:: Input for this task ::
☆ ☆ ☆ ☆

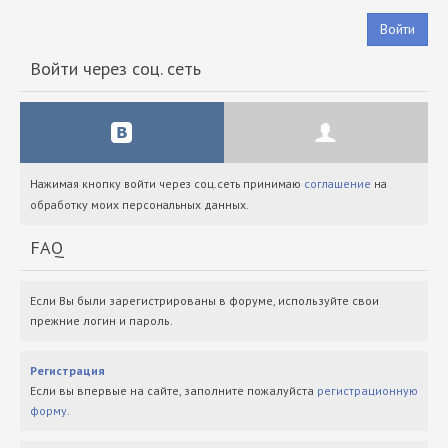
Войти
Войти через соц. сеть
Нажимая кнопку войти через соц.сеть принимаю
соглашение
на
обработку моих персональных данных.
FAQ
Если Вы были зарегистрированы в форуме, используйте свои
прежние логин и пароль.
Регистрация
Если вы впервые на сайте, заполните пожалуйста
регистрационную
форму
.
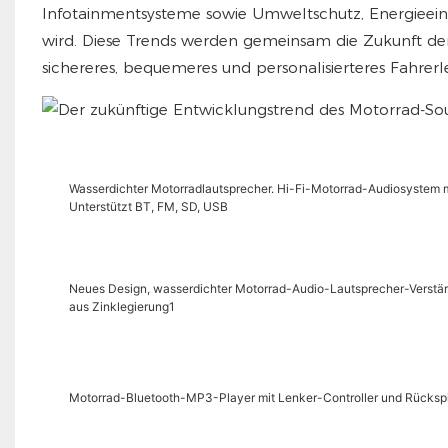
Infotainmentsysteme sowie Umweltschutz, Energieeins
wird. Diese Trends werden gemeinsam die Zukunft d
sichereres, bequemeres und personalisierteres Fahrerl
Wasserdichter Motorradlautsprecher. Hi-Fi-Motorrad-Audiosystem mi
Unterstützt BT, FM, SD, USB
Neues Design, wasserdichter Motorrad-Audio-Lautsprecher-Verstärk
aus Zinklegierung1
Motorrad-Bluetooth-MP3-Player mit Lenker-Controller und Rückspi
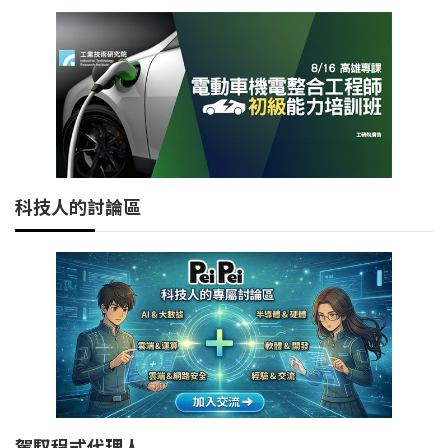
科技人的討論區
駕馭程式代理人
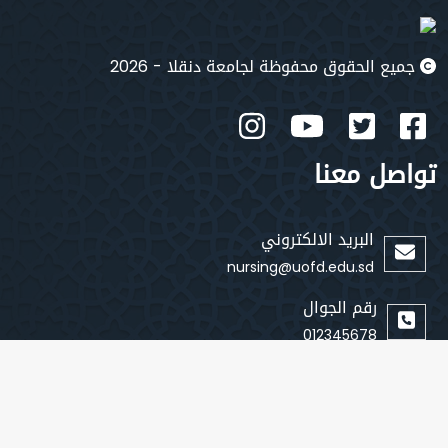
جميع الحقوق محفوظة لجامعة دنقلا - 2026
تواصل معنا
البريد الالكتروني
nursing@uofd.edu.sd
رقم الجوال
012345678
روابط سريعة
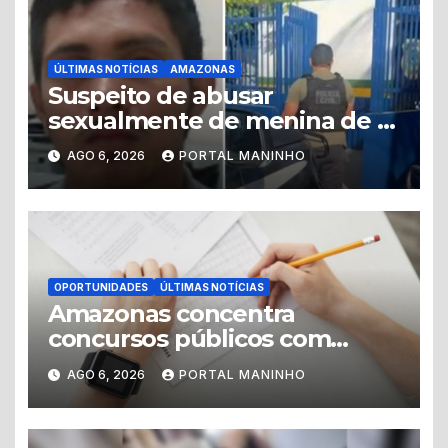
ÚLTIMAS NOTÍCIAS
AMAZONAS
Suspeito de abusar
sexualmente de menina de 8
anos é preso no município de
AGO 6, 2026
PORTAL MANINHO
Iranduba
OPORTUNIDADES
ÚLTIMAS NOTÍCIAS
Amazonas concentra
concursos públicos com
vagas abertas e editais
AGO 6, 2026
PORTAL MANINHO
previstos no segundo
semestre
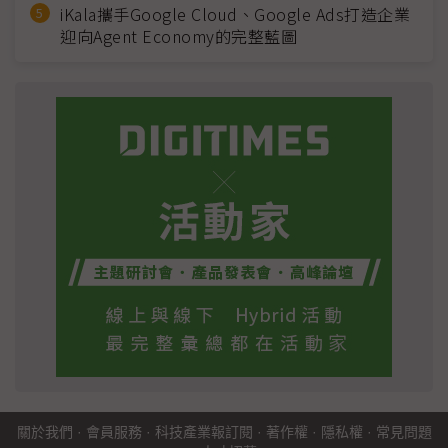
iKala攜手Google Cloud、Google Ads打造企業
迎向Agent Economy的完整藍圖
關於我們
·
會員服務
·
科技產業報訂閱
·
著作權
·
隱私權
·
常見問題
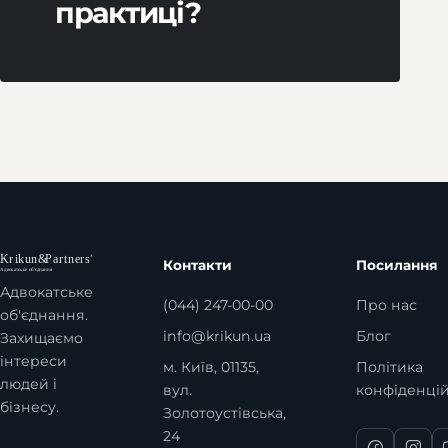
практиці?
Контакти
Посилання
Адвокатське
(044) 247-00-00
Про нас
об'єднання.
info@krikun.ua
Блог
Захищаємо
інтереси
м. Київ, 01135,
Політика
людей і
вул.
конфіденцій
бізнесу.
Золотоустівська,
24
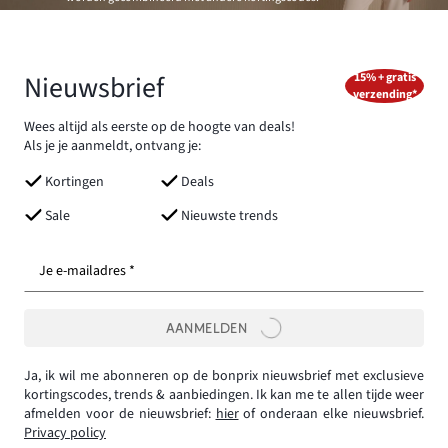
Nieuwsbrief
15% + gratis
verzending*
Wees altijd als eerste op de hoogte van deals!
Als je je aanmeldt, ontvang je:
Kortingen
Deals
Sale
Nieuwste trends
Je e-mailadres *
AANMELDEN
Ja, ik wil me abonneren op de bonprix nieuwsbrief met exclusieve
kortingscodes, trends & aanbiedingen. Ik kan me te allen tijde weer
afmelden voor de nieuwsbrief:
hier
of onderaan elke nieuwsbrief.
Privacy policy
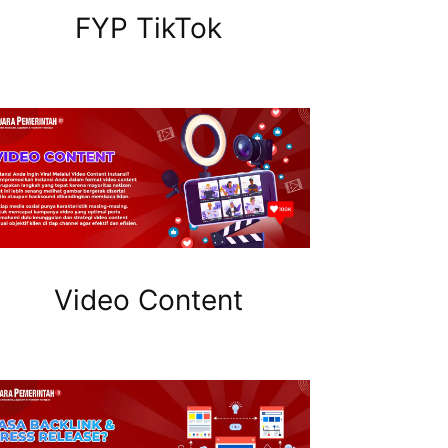
FYP TikTok
Video Content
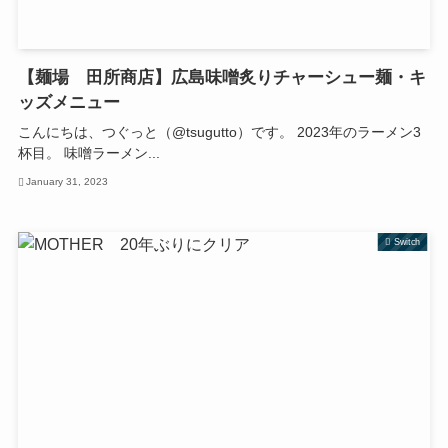
【麺場 田所商店】広島味噌炙りチャーシュー麺・キ
ッズメニュー
こんにちは、つぐっと（@tsugutto）です。 2023年のラーメン3
杯目。 味噌ラーメン...
January 31, 2023
Switch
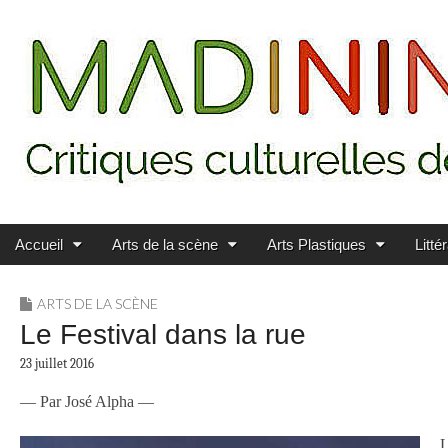
Main menu
Skip to content
MADININ'ART
Accueil
Arts de la scène
Arts Plastiques
Litté
ARTS DE LA SCÈNE
Le Festival dans la rue
23 juillet 2016
— Par José Alpha —
L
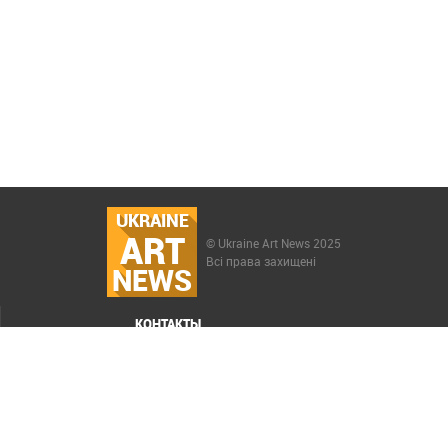
UKRAINE
ART
© Ukraine Art News 2025
Всі права захищені
NEWS
КОНТАКТЫ
МЕНЮ
Карта сайта
Реклама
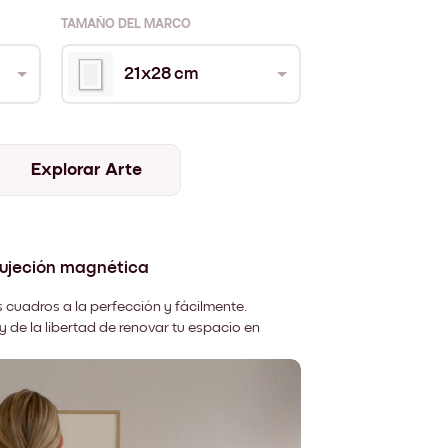
TAMAÑO DEL MARCO
21x28 cm
Explorar Arte
sujeción magnética
 cuadros a la perfección y fácilmente.
y de la libertad de renovar tu espacio en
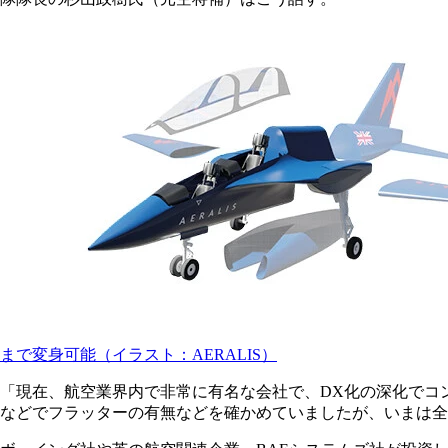
まで変身可能（イラスト：AERALIS）
「現在、航空業界内で非常に有名な会社で、DX化の深化でコ
などでフラッターの有無などを確かめていましたが、いまは全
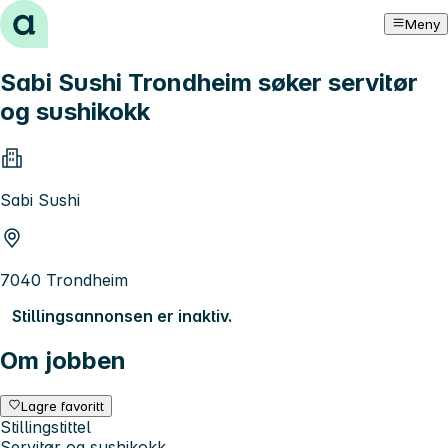
Hopp til innhold
Meny
Sabi Sushi Trondheim søker servitør
og sushikokk
Sabi Sushi
7040 Trondheim
Stillingsannonsen er inaktiv.
Om jobben
Lagre favoritt
Stillingstittel
Servitør og sushikokk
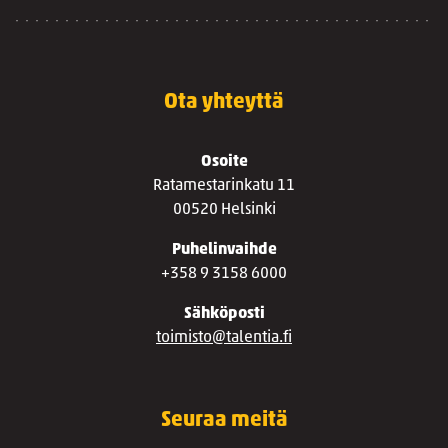
Ota yhteyttä
Osoite
Ratamestarinkatu 11
00520 Helsinki
Puhelinvaihde
+358 9 3158 6000
Sähköposti
toimisto@talentia.fi
Seuraa meitä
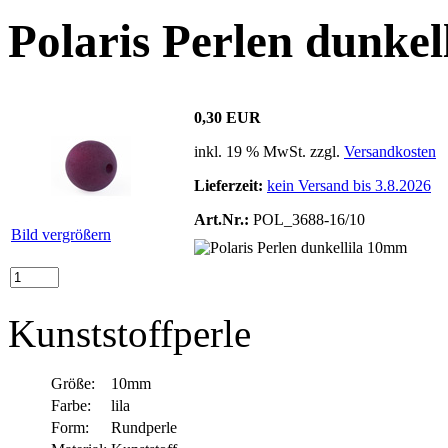
Polaris Perlen dunke
0,30 EUR
inkl. 19 % MwSt. zzgl.
Versandkosten
Lieferzeit:
kein Versand bis 3.8.2026
Art.Nr.:
POL_3688-16/10
Bild vergrößern
Kunststoffperle
Größe:
10mm
Farbe:
lila
Form:
Rundperle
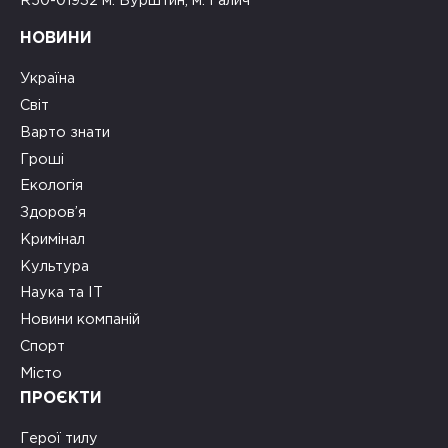
R50-01932 м. Бурштин, м. Галич
НОВИНИ
Україна
Світ
Варто знати
Гроші
Екологія
Здоров’я
Кримінал
Культура
Наука та ІТ
Новини компаній
Спорт
Місто
ПРОЄКТИ
Герої тилу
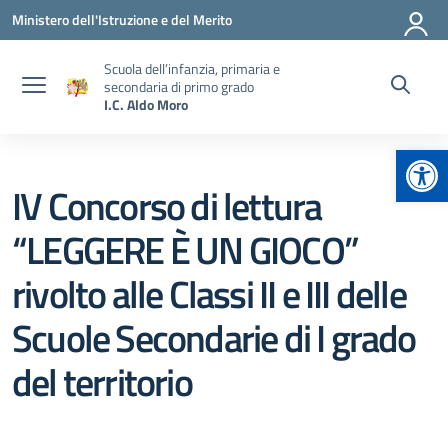
Vai ai contenuti
Vai al menu di navigazione
Vai al footer
Ministero dell'Istruzione e del Merito
Scuola dell’infanzia, primaria e
secondaria di primo grado
I.C. Aldo Moro
Apr
IV Concorso di lettura
“LEGGERE È UN GIOCO”
rivolto alle Classi II e III delle
Scuole Secondarie di I grado
del territorio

☆ ☆ ☆ ☆

:: Work to complete ::
Reproduce the text of all the entries above line for line, leaving out the pictures.

:: Reply to the task ::
Войти
Войти через соц. сеть
Нажимая кнопку войти через соц.сеть принимаю
соглашение
на
обработку моих персональных данных.
FAQ
Если Вы были зарегистрированы в форуме, используйте свои
прежние логин и пароль.
Регистрация
Если вы впервые на сайте, заполните пожалуйста
регистрационную
форму
.
Infotainmentsysteme sowie Umweltschutz, Energieeins
wird. Diese Trends werden gemeinsam die Zukunft d
sichereres, bequemeres und personalisierteres Fahrerl
Wasserdichter Motorradlautsprecher. Hi-Fi-Motorrad-Audiosystem mi
Unterstützt BT, FM, SD, USB
Neues Design, wasserdichter Motorrad-Audio-Lautsprecher-Verstärk
aus Zinklegierung1
Motorrad-Bluetooth-MP3-Player mit Lenker-Controller und Rückspi
科技人的討論區
駕馭程式代理人
جميع الحقوق محفوظة لجامعة دنقلا - 2026
تواصل معنا
البريد الالكتروني
nursing@uofd.edu.sd
رقم الجوال
012345678
روابط سريعة
ÚLTIMAS NOTÍCIAS
AMAZONAS
Suspeito de abusar
sexualmente de menina de 8
anos é preso no município de
AGO 6, 2026
PORTAL MANINHO
Iranduba
OPORTUNIDADES
ÚLTIMAS NOTÍCIAS
Amazonas concentra
concursos públicos com
vagas abertas e editais
AGO 6, 2026
PORTAL MANINHO
previstos no segundo
semestre
iKala攜手Google Cloud、Google Ads打造企業
迎向Agent Economy的完整藍圖
關於我們
·
會員服務
·
科技產業報訂閱
·
著作權
·
隱私權
·
常見問題
практиці?
Контакти
Посилання
Адвокатське
(044) 247-00-00
Про нас
об'єднання.
info@krikun.ua
Блог
Захищаємо
інтереси
м. Київ, 01135,
Політика
людей і
вул.
конфіденцій
бізнесу.
Золотоустівська,
24
Nieuwsbrief
15% + gratis
verzending*
Wees altijd als eerste op de hoogte van deals!
Als je je aanmeldt, ontvang je:
Kortingen
Deals
Sale
Nieuwste trends
Je e-mailadres *
AANMELDEN
Ja, ik wil me abonneren op de bonprix nieuwsbrief met exclusieve
kortingscodes, trends & aanbiedingen. Ik kan me te allen tijde weer
afmelden voor de nieuwsbrief:
hier
of onderaan elke nieuwsbrief.
Privacy policy
FYP TikTok
Video Content
【麺場 田所商店】広島味噌炙りチャーシュー麺・キ
ッズメニュー
こんにちは、つぐっと（@tsugutto）です。 2023年のラーメン3
杯目。 味噌ラーメン...
January 31, 2023
Switch
Main menu
Skip to content
MADININ'ART
Accueil
Arts de la scène
Arts Plastiques
Litté
ARTS DE LA SCÈNE
Le Festival dans la rue
23 juillet 2016
— Par José Alpha —
L
UKRAINE
ART
© Ukraine Art News 2025
Всі права захищені
NEWS
КОНТАКТЫ
МЕНЮ
Карта сайта
Реклама
TAMAÑO DEL MARCO
21x28 cm
Explorar Arte
sujeción magnética
 cuadros a la perfección y fácilmente.
y de la libertad de renovar tu espacio en
まで変身可能（イラスト：AERALIS）
「現在、航空業界内で非常に有名な会社で、DX化の深化でコ
などでフラッターの有無などを確かめていましたが、いまは全
Hopp til innhold
Meny
Sabi Sushi Trondheim søker servitør
og sushikokk
Sabi Sushi
7040 Trondheim
Stillingsannonsen er inaktiv.
Om jobben
Lagre favoritt
Stillingstittel
Servitør og sushikokk
Ota yhteyttä
Osoite
Ratamestarinkatu 11
00520 Helsinki
Puhelinvaihde
+358 9 3158 6000
Sähköposti
toimisto@talentia.fi
Seuraa meitä
Polaris Perlen dunke
0,30 EUR
inkl. 19 % MwSt. zzgl.
Versandkosten
Lieferzeit:
kein Versand bis 3.8.2026
Art.Nr.:
POL_3688-16/10
Bild vergrößern
Kunststoffperle
Größe:
10mm
Farbe:
lila
Form:
Rundperle
R50-01932 м. Бурштин, м. Галич
НОВИНИ
Україна
Світ
Варто знати
Гроші
Екологія
Здоров’я
Кримінал
Культура
Наука та ІТ
Новини компаній
Спорт
Місто
ПРОЄКТИ
Герої тилу
Vai ai contenuti
Vai al menu di navigazione
Vai al footer
Ministero dell'Istruzione e del Merito
Scuola dell’infanzia, primaria e
secondaria di primo grado
I.C. Aldo Moro
Apr
IV Concorso di lettura
“LEGGERE È UN GIOCO”
rivolto alle Classi II e III delle
Scuole Secondarie di I grado
del territorio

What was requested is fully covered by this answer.